Moneybox

The NGDP Dilemma Is a Good Dilemma

Via Karl Smith, a critique of NGDP targeting that I think helps underscore the merits of the approach:

Think about it like this. Your boss tells you that NGDP is surging and wants to know if it will be profitable to hire more workers and expand the business. To give a good answer, as I’ve just illustrated, you absolutely want to know WHICH COMPONENT, P or Y is surging.  If you just go by the NGDP aggregate, you are really hurting your chances of keeping your job.

Hiring workers is probably the wrong thing to think about. Let’s worry about hiring capital goods. Some extra space for your business or some extra production equipment.

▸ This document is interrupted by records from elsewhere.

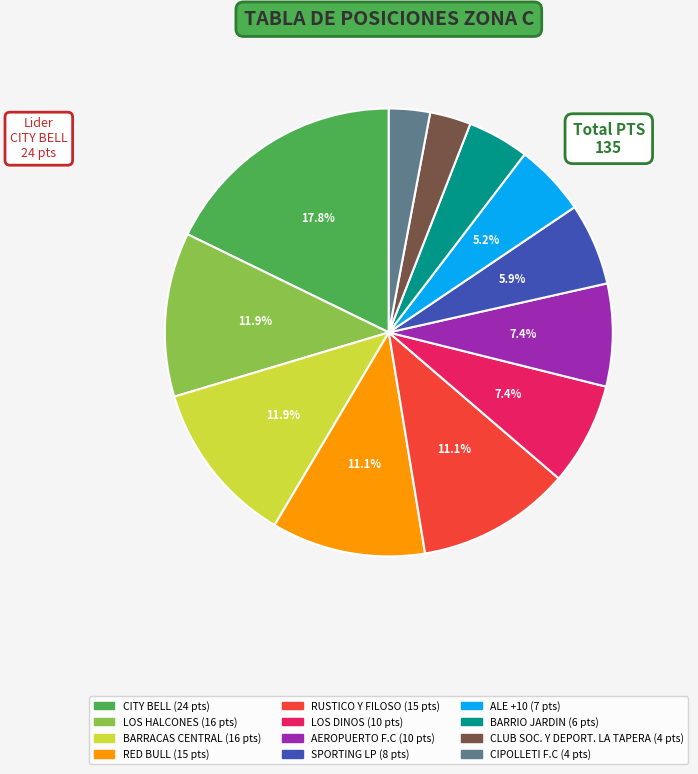

To the nearest percent, what is the combined percentage of CIPOLLETI F.C and ALE +10?

8%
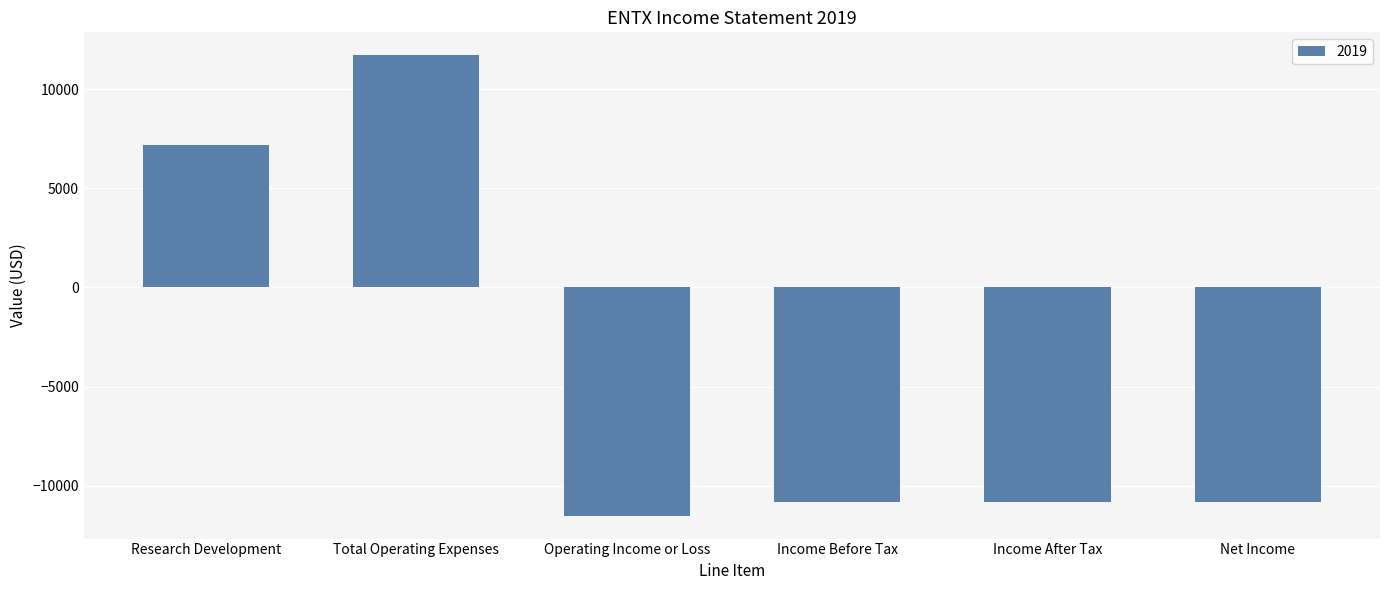

Reading right to left, extract all data points from this chart.

-10800	-10800	-10800	-11500	11700	7200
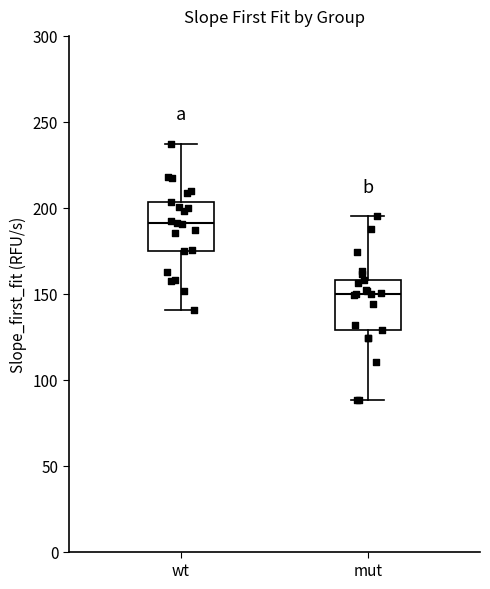

Where is the upper edge of the box for mut on the y-axis? The values are not printed on the chart, so give them approximately, as read against the axis.

160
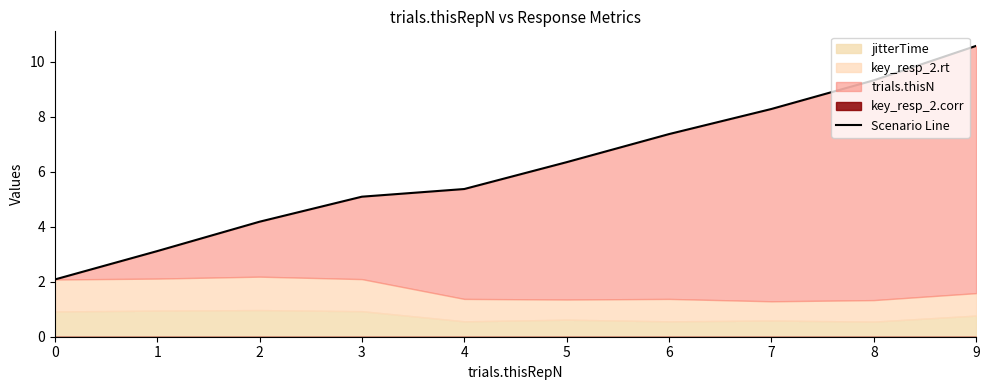

What is the difference between the second highest and minimum values?

7.2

You know the price of said capital and you know roughly what it does, but you’re not sure whether you should buy it or not. You look to your left and you see a stack of dollars. You look to your right and you see a bunch of machines. Do you want to trade the dollars for the machines? It’s a close call.

Now a little birdie from the Bureau of Labor Statistics shows up and tells you that the price level is going to surge over the next three years. Suddenly your decision is made for you. That stack of dollars isn’t as valuable as you thought it was. Buy the machines!

But no, a second little birdie arrives this time from the Bureau of Economic Analysis and it’s here to tell you that the level of real output is going to surge over the next three years. Suddenly your decision is made for you. That pile of machines is more valuable than you thought it was. So go buy them!

The point is that any information pointing toward higher NGDP at the margin points in the direction of marginally more investment. Either the investment is less costly in real terms than it previously looked like, or else the investment is more lucrative than it previously looked like. Now note that this isn’t a magic trick. Real resource constraints still bind. If everyone tries to obtain more structures and capital equipment and the economy literally doesn’t have the capacity to produce any more of that stuff, then at the end of the day you’re just going to see higher prices for everything. But if there is excess capacity in the economy—if there’s vacant office space and idle workers and factories that aren’t at full tilt and construction equipment that’s not in use—then increased demand for investments will, in fact, produce more output.